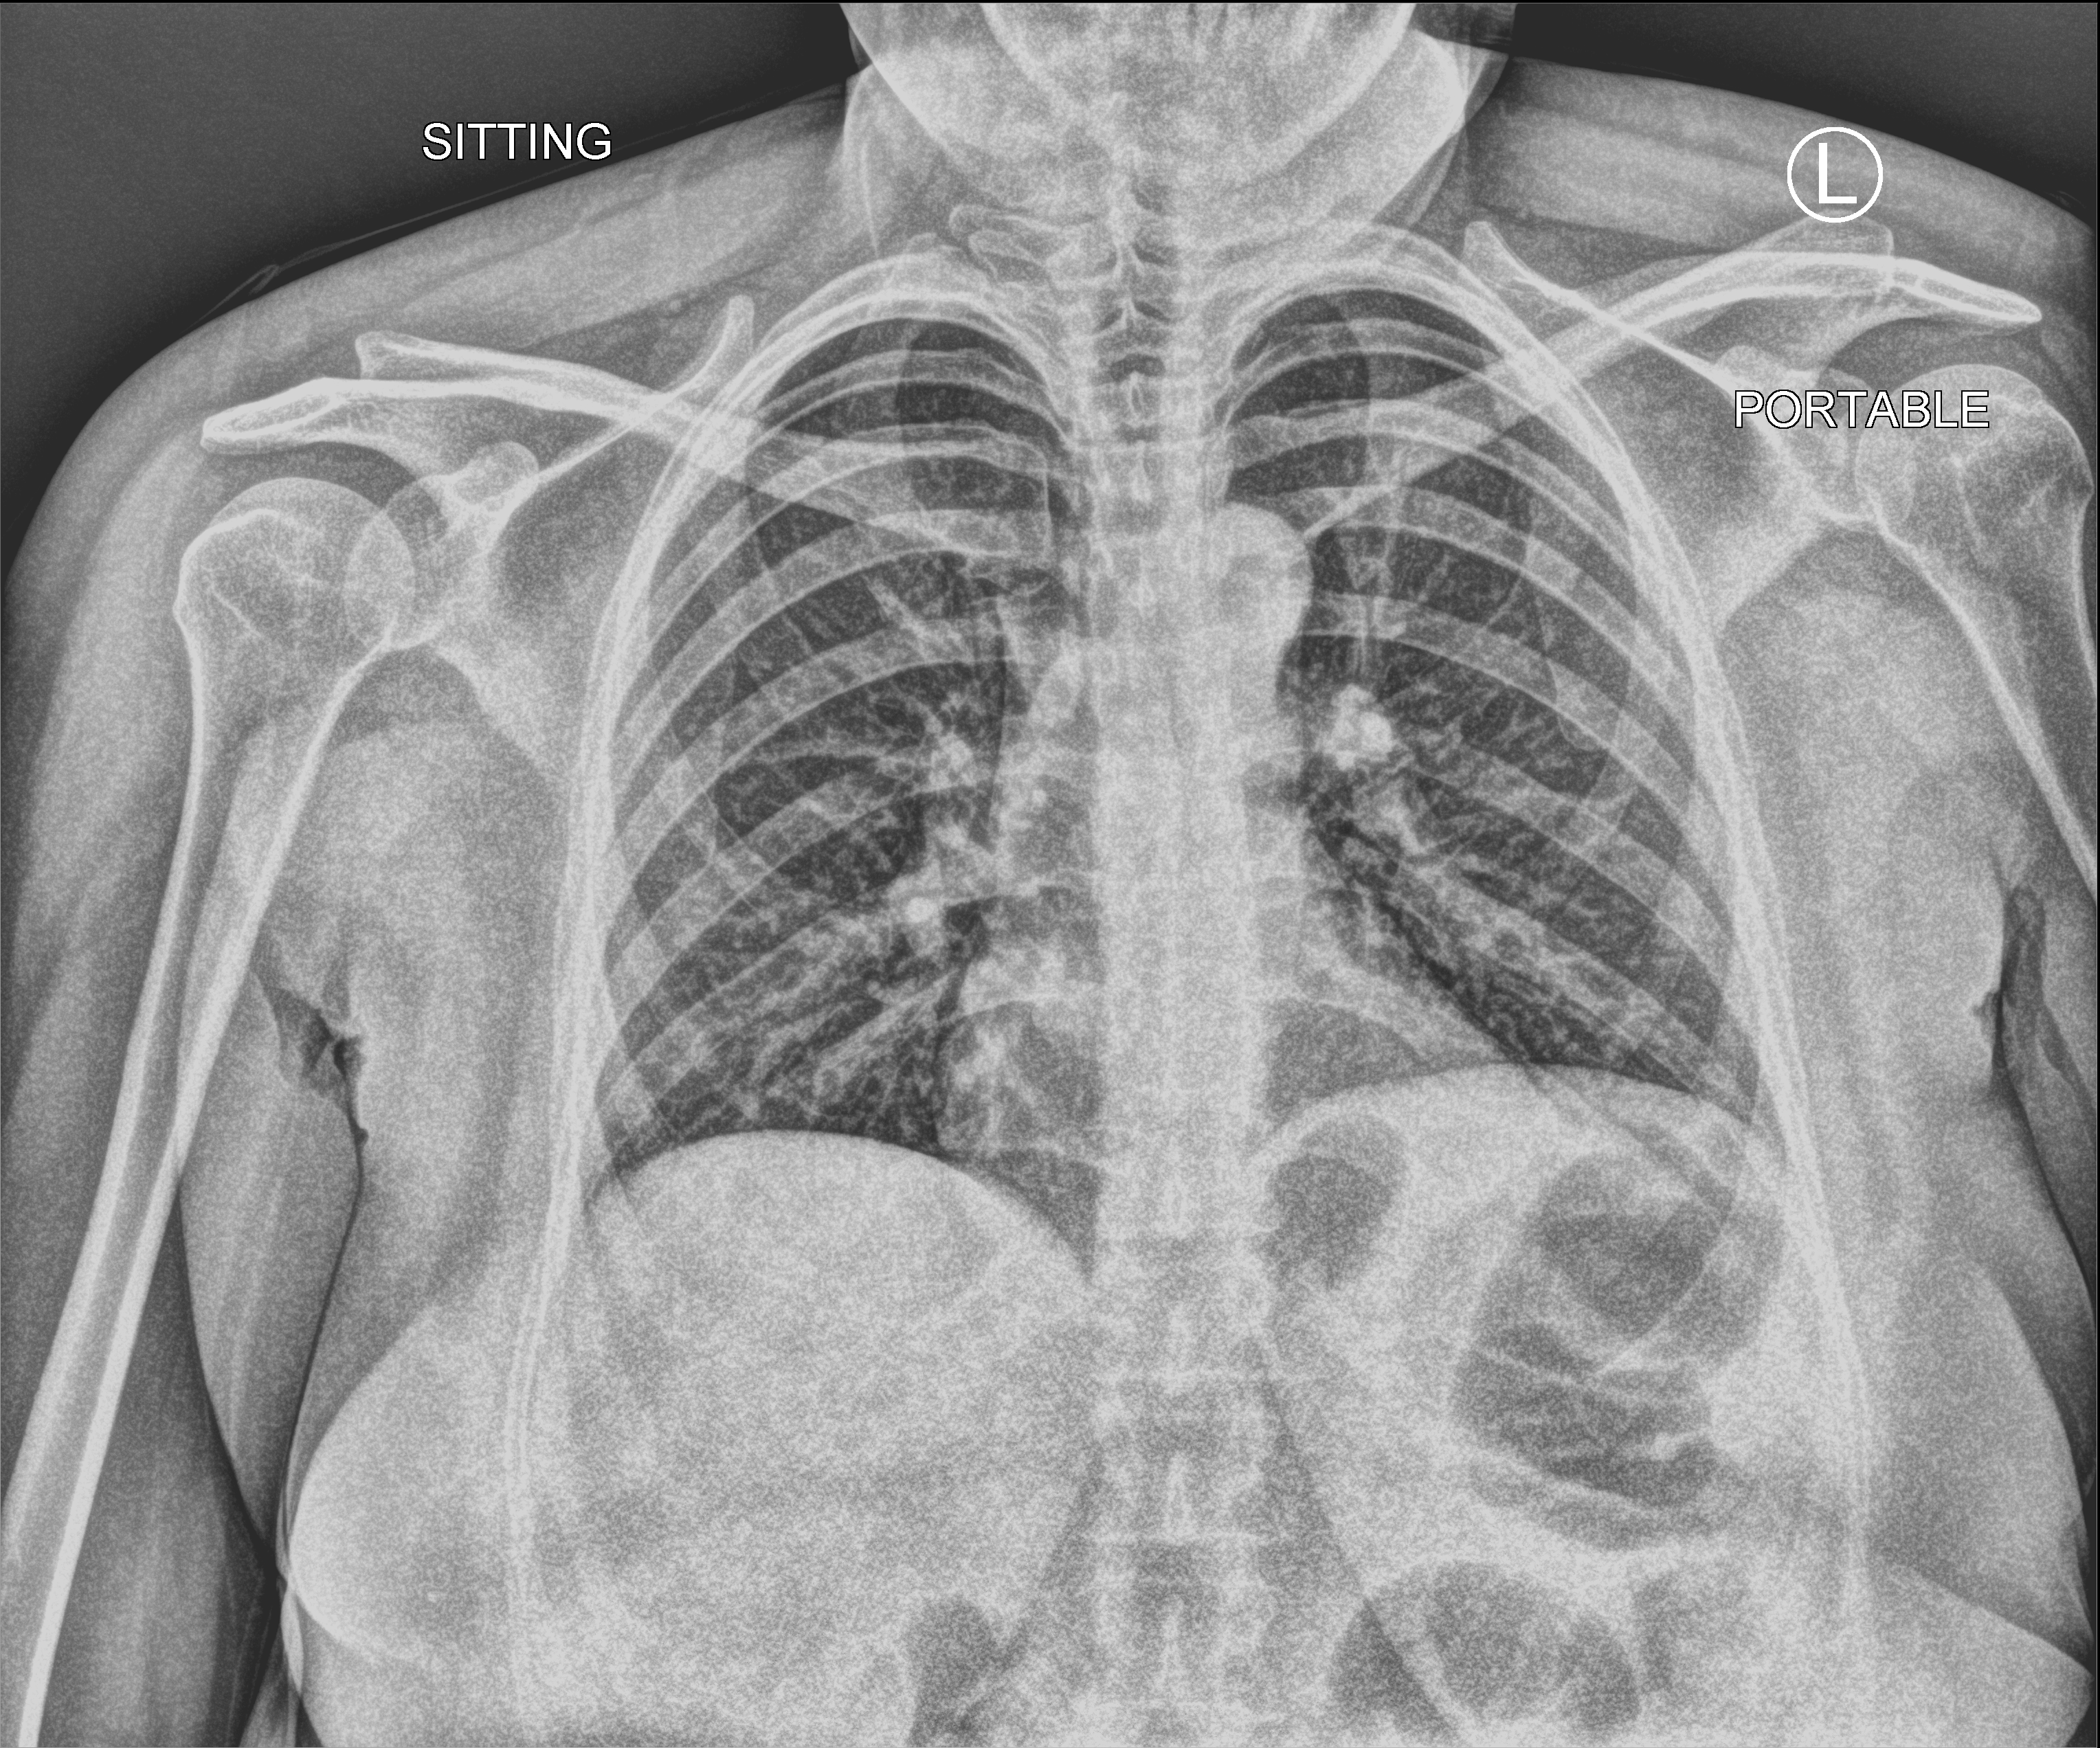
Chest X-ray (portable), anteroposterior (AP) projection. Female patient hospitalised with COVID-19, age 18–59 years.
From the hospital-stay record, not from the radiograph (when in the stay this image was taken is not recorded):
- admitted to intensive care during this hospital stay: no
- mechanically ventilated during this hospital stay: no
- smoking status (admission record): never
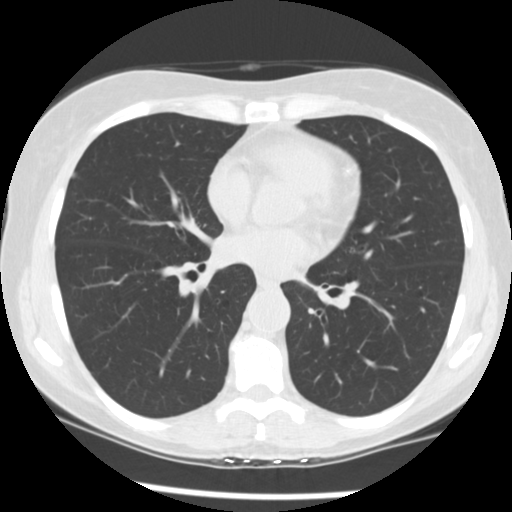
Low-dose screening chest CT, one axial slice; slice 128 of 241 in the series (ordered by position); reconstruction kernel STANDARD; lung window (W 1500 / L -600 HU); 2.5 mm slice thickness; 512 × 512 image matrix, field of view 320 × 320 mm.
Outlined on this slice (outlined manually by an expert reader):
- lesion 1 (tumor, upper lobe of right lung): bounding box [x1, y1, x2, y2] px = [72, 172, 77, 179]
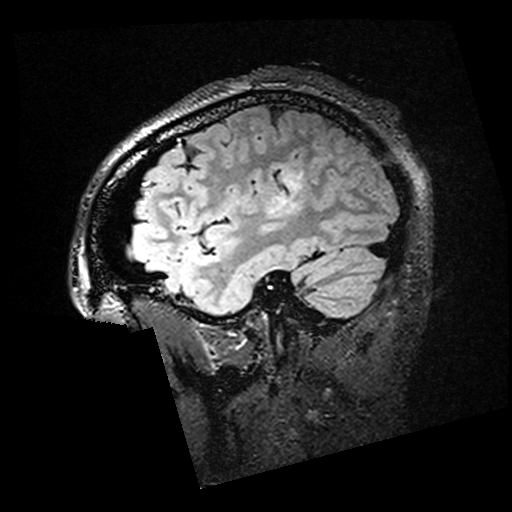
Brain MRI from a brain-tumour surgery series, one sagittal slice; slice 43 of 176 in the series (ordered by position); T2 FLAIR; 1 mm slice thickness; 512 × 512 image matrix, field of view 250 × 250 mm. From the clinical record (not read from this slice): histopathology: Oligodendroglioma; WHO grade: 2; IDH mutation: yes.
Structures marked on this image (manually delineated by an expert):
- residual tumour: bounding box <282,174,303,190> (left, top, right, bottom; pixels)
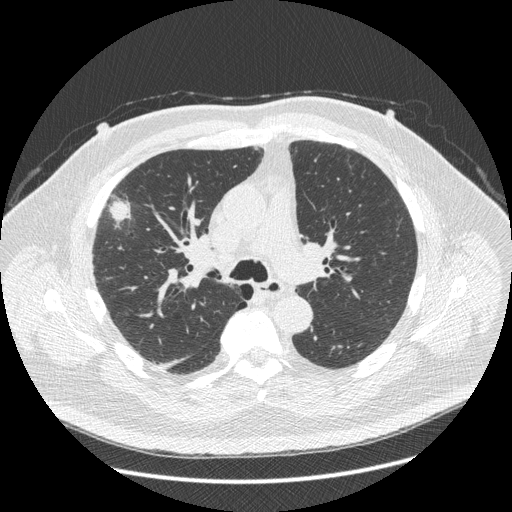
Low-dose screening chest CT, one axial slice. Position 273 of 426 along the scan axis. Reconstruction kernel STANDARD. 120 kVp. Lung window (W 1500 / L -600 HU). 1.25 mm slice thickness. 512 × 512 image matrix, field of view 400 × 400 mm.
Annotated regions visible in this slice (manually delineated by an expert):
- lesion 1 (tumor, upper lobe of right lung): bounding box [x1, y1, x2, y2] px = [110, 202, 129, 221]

====================

Among the lines of the records, copy out each one that contains the word "manually".

Outlined on this slice (outlined manually by an expert reader):
Structures marked on this image (manually delineated by an expert):
Annotated regions visible in this slice (manually delineated by an expert):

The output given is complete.